Please note that the length/size of each csv varies.

I want to build a simple ann or any other neural net model. I have problem in processing input data. As each csv is one single training example, in which format should i have to store data to pass to a neural net.

Thanks in advance, skw

1
What is the data about ? Are the rows or columns related in any way. Please provide additional information.
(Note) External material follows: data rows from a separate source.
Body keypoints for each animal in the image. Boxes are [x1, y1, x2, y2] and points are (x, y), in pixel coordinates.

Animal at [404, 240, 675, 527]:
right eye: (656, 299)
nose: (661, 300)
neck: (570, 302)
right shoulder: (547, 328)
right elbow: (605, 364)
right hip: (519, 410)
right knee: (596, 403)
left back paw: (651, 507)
Do you get 3 outputs : y1,y2,y3 for 8 input attributes : x1-x8 - Suraj Subramanian

1 Answers

0
votes

Let's say you have some .csv file all with same data format stored in a folder data.

First you can use glob to read the filenames and use pandas to read the csv and convert to numpy array.

import glob
import pandas as pd

csv = [] # read as numpy array
for f in glob.glob('path/*.csv'):
    csv.append(pd.read_csv(f).to_numpy)

print(csv[0].shape)

# it should print (num_rows_csv, 11) # as, 11 columns

# now, first 8 columns are features, and last 3 columns are response

X = []
y = []
for arr in csv:
    X.append(arr[0:8])
    y.append(arr[8:])

X = np.array(X)
y = np.array(y)

Now, it's easy to train this with CNN, LSTM, any model you want.